Features

Companies paying the price for years of rate cuts

By Ben Fox Associated Press Writer
Saturday December 30, 2000

Utility companies shut down power for first time in years 

 

SAN DIEGO – Rockview Dairies Inc. had a sweet deal on electricity. But it started to spoil in the heat of summer as the first wave of power shortages began to hit California. 

Rockview, a milk bottler in the Los Angeles suburb of Downey, was one of about 1,000 companies that agreed to cut or reduce power use when state supplies fell below a certain limit in exchange for discounted rates from Southern California Edison. 

For seven years, the bottler saved $50,000 annually as Edison rarely asked for cutbacks. Last year, however, the company lost thousands of dollars in productivity as the utility, struggling to meet demand, told them to shut down for four hours more than a dozen times. 

“It’s become a real burden to me,” said Amos DeGroot, president of the family owned business that includes the Trader Joe’s food store chain among its customers. 
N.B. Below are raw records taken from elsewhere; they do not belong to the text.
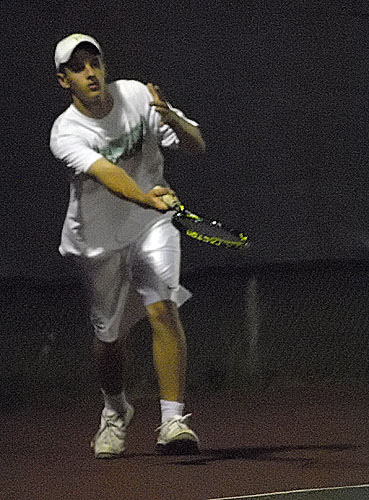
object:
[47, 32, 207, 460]
player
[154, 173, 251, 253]
racket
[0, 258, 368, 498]
court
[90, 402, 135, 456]
shoe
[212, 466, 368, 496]
line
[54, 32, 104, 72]
hat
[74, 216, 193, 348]
short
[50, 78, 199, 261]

Hundreds of other businesses around the state are feeling the same burden and are now watching closely as the Public Utilities Commission tries to reshape the so-called interruptible service program, which granted discounts up to 20 percent in exchange for potential service cuts. 

A wave of businesses petitioned the PUC to get out of their contracts last year after being hit time and again with requests to curtail power use. The commission, fearing more stress on the statewide power grid if it couldn’t ask them for cutbacks, suspended the ability of customers to leave the program until March 31. 
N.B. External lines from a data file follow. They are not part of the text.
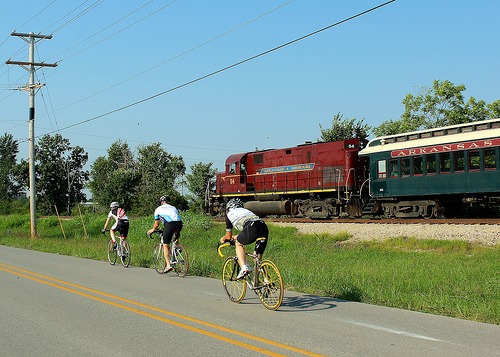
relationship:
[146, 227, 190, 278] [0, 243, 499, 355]
bike are on road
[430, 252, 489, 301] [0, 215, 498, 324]
patch of grass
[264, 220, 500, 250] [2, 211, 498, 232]
gravel beside train tracks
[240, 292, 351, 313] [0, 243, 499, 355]
shadow on pavement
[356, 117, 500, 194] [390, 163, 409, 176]
train car for passengers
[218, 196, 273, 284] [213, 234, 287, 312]
man riding bike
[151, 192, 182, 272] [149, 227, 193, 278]
man riding bike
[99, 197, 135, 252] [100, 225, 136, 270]
man riding bike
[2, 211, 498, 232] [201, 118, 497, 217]
tracks are for train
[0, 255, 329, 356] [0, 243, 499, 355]
lines are on road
In February, the PUC is expected to release new guidelines for the program, possibly providing new incentives for participants. Given California’s ongoing power-supply crunch, there’s no guarantee regulators will allow those large commercial users to return immediately to normal service, commission spokeswoman Kyle DeVine said. 

“We need these customers to remain in that interruptible program so we can keep the lights on for other people,” DeVine said. 

That could set up a conflict between businesses and the PUC because no amount of new incentives will satisfy some customers in the program, said Jim Conlan, vice president of governmental affairs for the California Small Business Association. 

“If you’re a manufacturer running 24 hours a day, seven days a week, you can’t afford even a blip in your power,” Conlan said. 

Meanwhile, companies are struggling with the shutdowns. An Oxnard bakery with 130 employees reported it loses $5,000 in wages and lost production for the first hour without power and another $3,000 for each additional one. 

A business that can’t cut its power use faces a steep fee. Edison increases the rate to $7 to $9 per kilowatt hour, up from 5 cents to 8 cents per kilowatt hour for businesses in the program. 

“Clearly, this level of interruption is very difficult for customers,” said Linda Ziegler, director of business and regulator planning for Southern California Edison, which supports allowing customers to exit the program or alter their agreements. 

In addition to the roughly 1,000 businesses in the Edison program, San Diego Gas and Electric offers it to about 120 customers, and Pacific Gas and Electric has 168. Until the PUC’s decision last fall, participants could opt out each November. 

Despite the problems, companies have reaped major benefits from the program. The PUC estimates the discounts have totaled at least $2 billion statewide since 1986. 

Given that history, some companies are likely to remain as interruptible customers. Rockview Dairies, which paid $170,000 to buy an emergency generator last month, probably will stay now that it has an independent source of power, DeGroot said. 

Even with the money for the generator and lost productivity, the company’s owner still feels he’s probably coming out ahead. 

“I’m not complaining because this did save me a lot of money,” he said. “It was my risk, and I took it.”